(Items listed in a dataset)
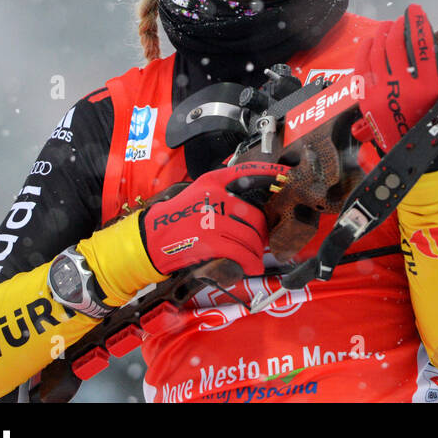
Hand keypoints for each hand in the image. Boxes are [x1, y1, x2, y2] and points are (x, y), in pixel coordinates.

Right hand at [139, 162, 279, 275]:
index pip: (248, 171)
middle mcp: (216, 198)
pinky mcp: (211, 242)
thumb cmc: (176, 215)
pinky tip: (252, 266)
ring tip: (256, 256)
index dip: (270, 172)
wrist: (152, 238)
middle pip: (255, 215)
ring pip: (251, 236)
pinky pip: (242, 253)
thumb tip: (250, 183)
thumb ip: (222, 185)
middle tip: (263, 240)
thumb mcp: (198, 189)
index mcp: (214, 182)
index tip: (285, 176)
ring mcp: (214, 220)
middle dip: (263, 232)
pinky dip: (251, 262)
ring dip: (257, 250)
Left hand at [350, 4, 437, 170]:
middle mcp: (404, 86)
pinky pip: (362, 66)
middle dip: (398, 25)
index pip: (421, 42)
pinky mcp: (367, 100)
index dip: (417, 21)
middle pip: (395, 43)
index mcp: (430, 85)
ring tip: (388, 27)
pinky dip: (366, 49)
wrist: (420, 155)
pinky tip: (372, 40)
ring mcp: (382, 92)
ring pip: (377, 52)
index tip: (416, 10)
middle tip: (402, 19)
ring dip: (382, 34)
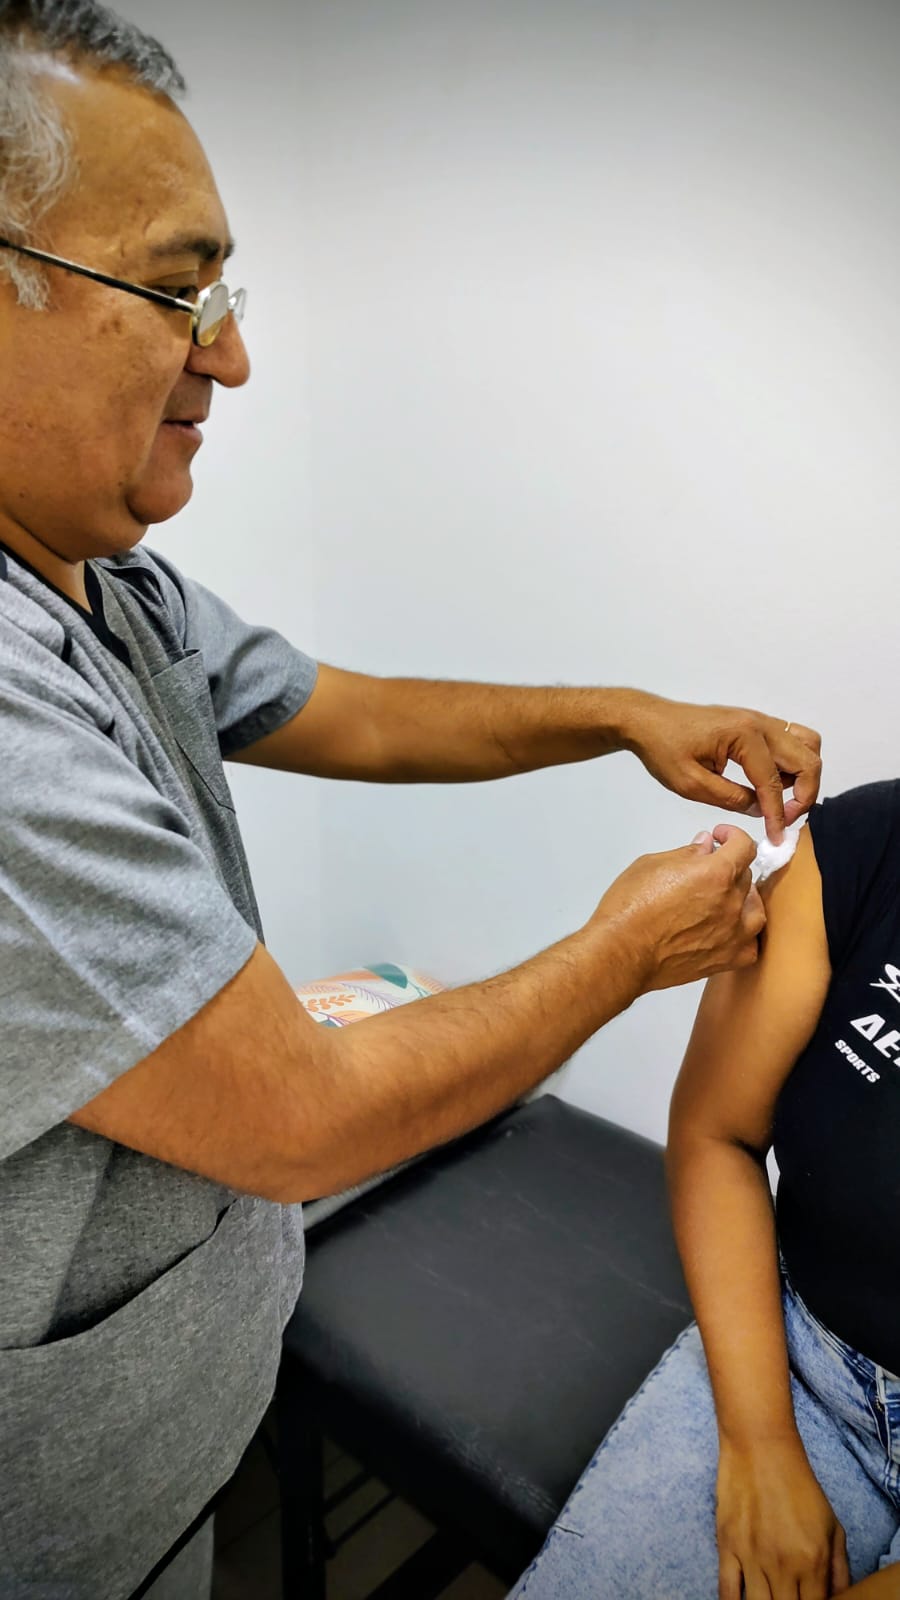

Activity: Once the images are removed, print the remaining data exactly as it appears above.

Your response:
Hand keypoints for each hand in the image. Boxes are [x1, y1, x2, y2] and points are (x, y), in pixel coordinates.

Right hand at [139, 162, 279, 275]:
index pip: (248, 171)
middle mcp: (216, 198)
pinky mcp: (211, 242)
thumb cmc: (176, 215)
pinky tip: (252, 266)
ring tip: (256, 256)
index dip: (270, 172)
wrist: (152, 238)
middle pip: (255, 215)
ring pip: (251, 236)
pinky pip: (242, 253)
thumb tip: (250, 183)
thumb ip: (222, 185)
middle tip: (263, 240)
thumb mcp: (198, 189)
index mcp: (214, 182)
index tip: (285, 176)
ring mcp: (214, 220)
middle dip: (263, 232)
pinky dip: (251, 262)
ring dip: (257, 250)
Left hand at [350, 4, 437, 170]:
middle mcp: (404, 86)
pinky pip: (362, 66)
middle dip: (398, 25)
index pip: (421, 42)
pinky mcp: (367, 100)
index dip: (417, 21)
middle pip: (395, 43)
index mcp: (430, 85)
ring tip: (388, 27)
pinky dip: (366, 49)
wrist: (420, 155)
pinky tip: (372, 40)
ring mcp: (382, 92)
ring pip: (377, 52)
index tip: (416, 10)
middle tip: (402, 19)
ring dip: (382, 34)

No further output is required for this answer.